AIM OF THE EXERCISE
Reproduce the records below exactly, leaving their images out.

· · · · · · ·

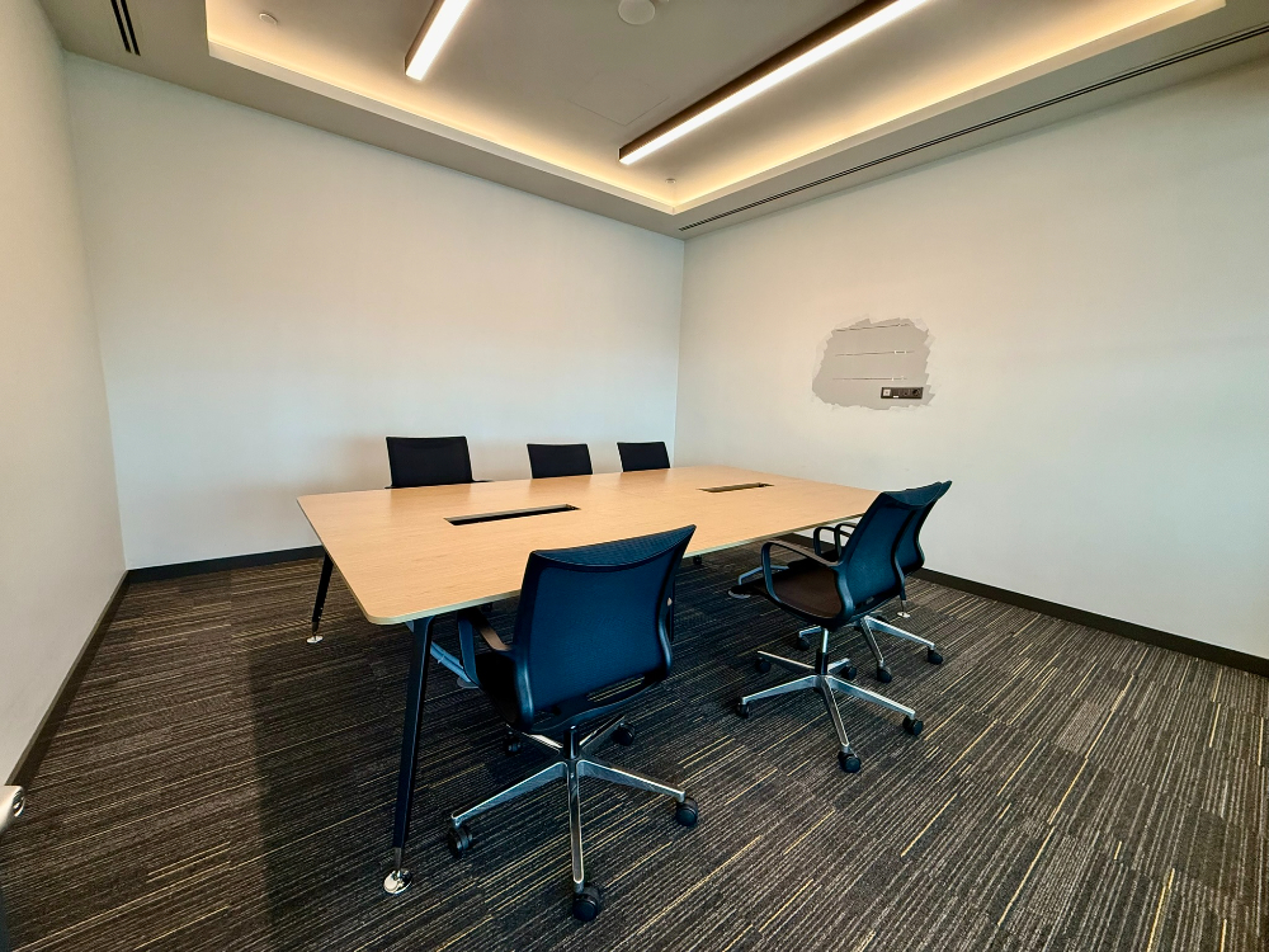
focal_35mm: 14
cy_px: 476
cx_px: 634
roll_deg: -1.9
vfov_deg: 85.7
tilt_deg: -8.1
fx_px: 513
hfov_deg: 102.1
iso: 200
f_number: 2.2
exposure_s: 1/100
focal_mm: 2.22
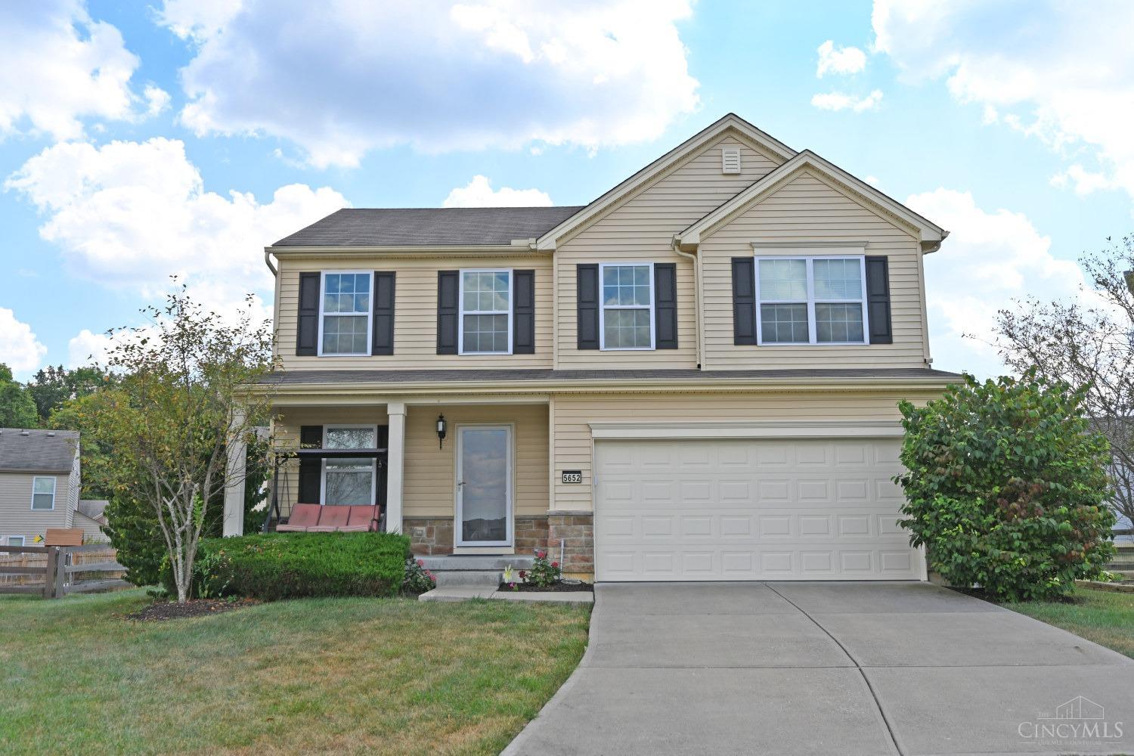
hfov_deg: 61.9
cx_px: 567
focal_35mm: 30
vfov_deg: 43.6
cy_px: 378
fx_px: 945
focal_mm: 30
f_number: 6.3
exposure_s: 1/320
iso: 100
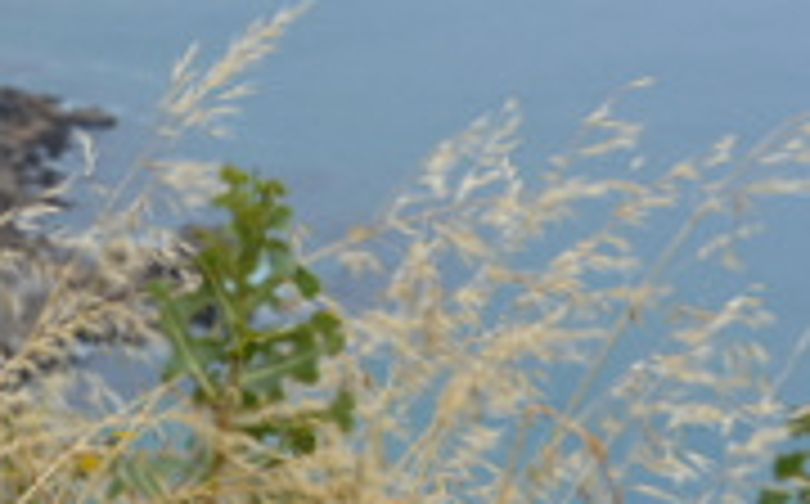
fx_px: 3506
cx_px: 76
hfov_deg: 13.1
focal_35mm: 159
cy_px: -81
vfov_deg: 8.2
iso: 200
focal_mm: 56
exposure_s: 1/640
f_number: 6.3
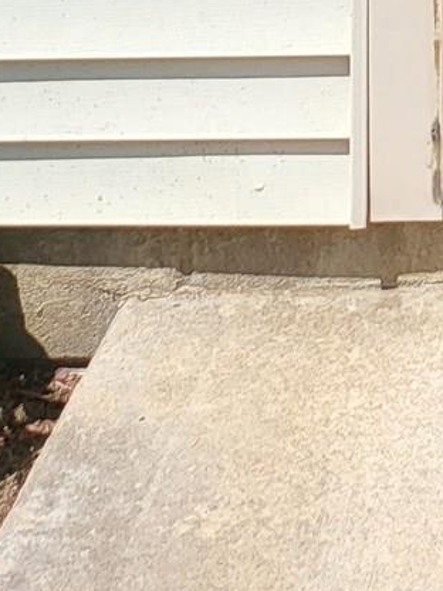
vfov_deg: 11.7
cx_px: 775
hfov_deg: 10.5
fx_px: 2269
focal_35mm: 133
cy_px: -892
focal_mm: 5
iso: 40
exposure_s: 1/2339
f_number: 1.8
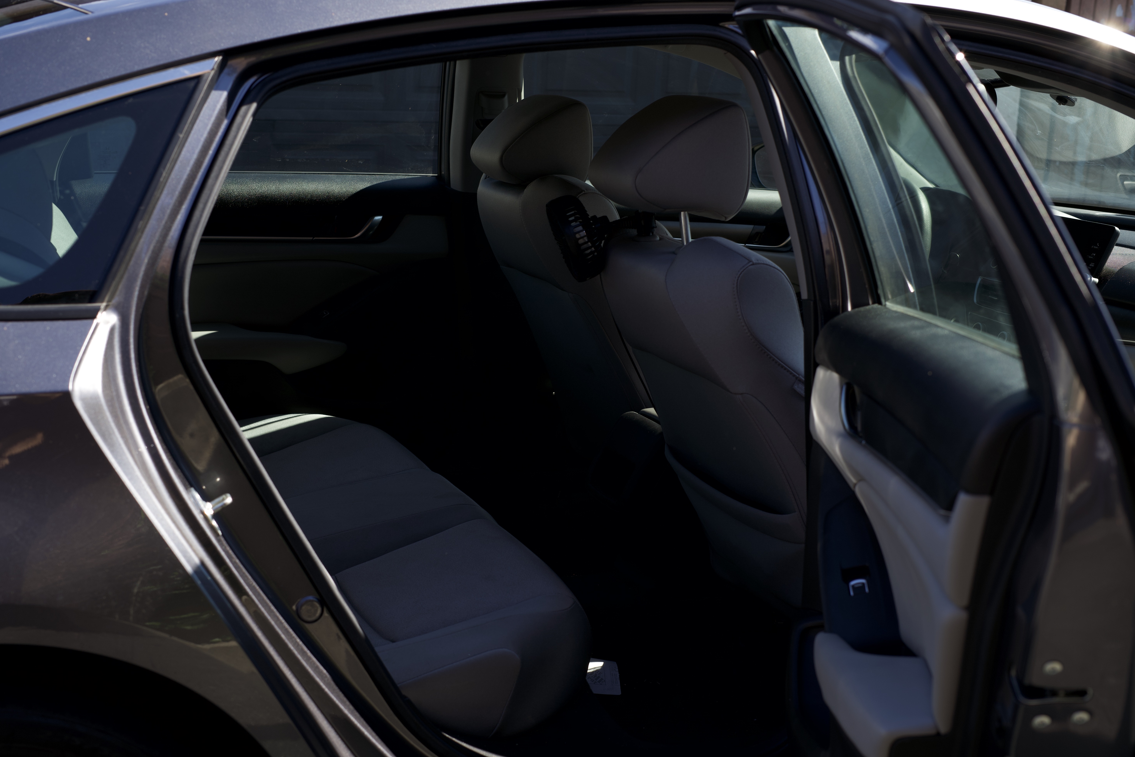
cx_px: 558
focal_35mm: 51
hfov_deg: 38.9
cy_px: 384
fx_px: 1608
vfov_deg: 26.5
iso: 100
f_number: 5.6
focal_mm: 50
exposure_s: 1/125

· · · · · · ·

SOLUTION BELOW
focal_35mm: 14
cy_px: 476
cx_px: 634
roll_deg: -1.9
vfov_deg: 85.7
tilt_deg: -8.1
fx_px: 513
hfov_deg: 102.1
iso: 200
f_number: 2.2
exposure_s: 1/100
focal_mm: 2.22
hfov_deg: 61.9
cx_px: 567
focal_35mm: 30
vfov_deg: 43.6
cy_px: 378
fx_px: 945
focal_mm: 30
f_number: 6.3
exposure_s: 1/320
iso: 100
fx_px: 3506
cx_px: 76
hfov_deg: 13.1
focal_35mm: 159
cy_px: -81
vfov_deg: 8.2
iso: 200
focal_mm: 56
exposure_s: 1/640
f_number: 6.3
vfov_deg: 11.7
cx_px: 775
hfov_deg: 10.5
fx_px: 2269
focal_35mm: 133
cy_px: -892
focal_mm: 5
iso: 40
exposure_s: 1/2339
f_number: 1.8
cx_px: 558
focal_35mm: 51
hfov_deg: 38.9
cy_px: 384
fx_px: 1608
vfov_deg: 26.5
iso: 100
f_number: 5.6
focal_mm: 50
exposure_s: 1/125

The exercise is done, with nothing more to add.